Insomma, quelli che oggi possono sembrarci spiccioli in realtà un tempo non lo erano. E più si va indietro, più questa tendenza assume proporzioni abnormi. Ma qual è la ragione di questo fenomeno? Lo abbiamo chiesto alla professoressa Angela Besana, docente di Economia Politica all’Università Iulm.
L’esperta
«Il generalizzato aumento nel tempo di prezzi e salari – spiega – è il tipico effetto dell’inflazione, processo macroeconomico che ha come esito la perdita di valore della moneta. Alla sua base sta un eccesso della domanda di beni e servizi rispetto alla quantità effettivamente offerta dal mercato. Si tratta comunque di una dinamica non per forza dannosa. Perché se uno sproporzionato aumento dei prezzi può senz’altro rappresentare un grave pericolo per le economie nazionali, è altrettanto vero che l’inflazione può favorire la loro crescita. Questo perché, prima o poi, qualcuno provvederà sicuramente a coprire il suddetto gap tra domanda e offerta, ma solo conseguentemente a un rialzo dei prezzi. Ecco perché la crescita è spesso abbinata a fenomeni di inflazione, mentre la decrescita – come visto nel 2007-2008 – alla deflazione».
L’aumento di prezzi e salari sta dunque a dimostrare che negli ultimi cinquant’anni il Paese è cresciuto?

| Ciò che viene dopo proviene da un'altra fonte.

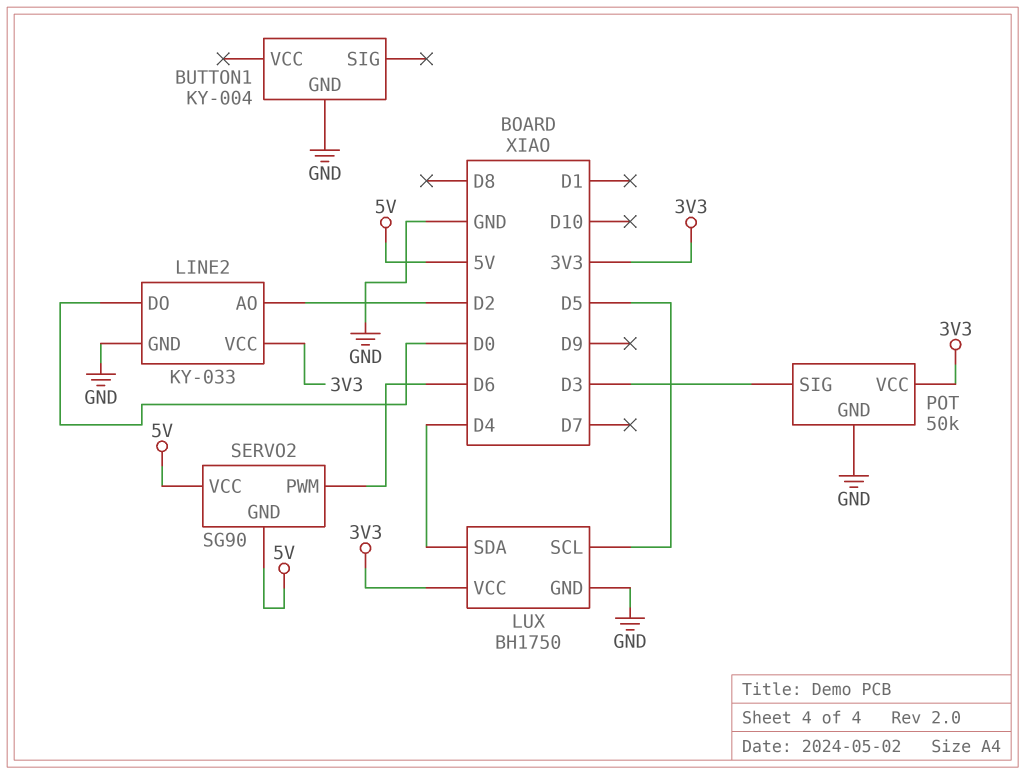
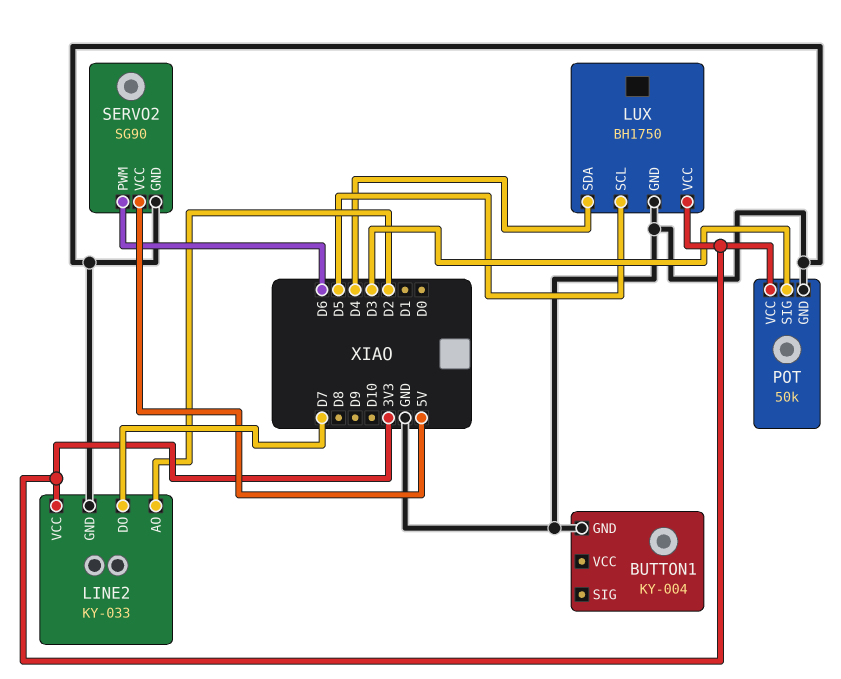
LINE2 pin DO: D0 -> D7
SERVO2 pin GND: 5V -> GND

Esatto, perché rispetto al 1969 sono aumentati non solo gli scambi commerciali, ma anche la popolazione e le fattispecie del commercio stesso, per effetto anche dell’avvento del digitale. La massa monetaria in circolazione, quindi, non è scarsa come una volta, ma è diventata sempre più abbondante. Perciò ha visto diminuire progressivamente il suo valore. Al contrario, sarebbe un problema se i prezzi calassero, perché questo sarebbe sintomo di una contrazione delle transazioni.
Quanto ha contribuito l’ingresso nell’euro all’aumento dell’inflazione?
Spesso la moneta unica è stata accusata di innalzare pressoché tutti i prezzi. Tuttavia, come ha commentato in più occasioni la Banca d’Italia, nel passaggio tra lira ed euro si è verificato un fenomeno di inflazione percepita superiore a quella reale. Quanto al futuro, a fronte di tassi di crescita che stentano ormai a superare l’1%, alcuni prezzi hanno già iniziato a segnalarsi in diminuzione. Speriamo di non doverci aspettare fenomeni deflazionistici.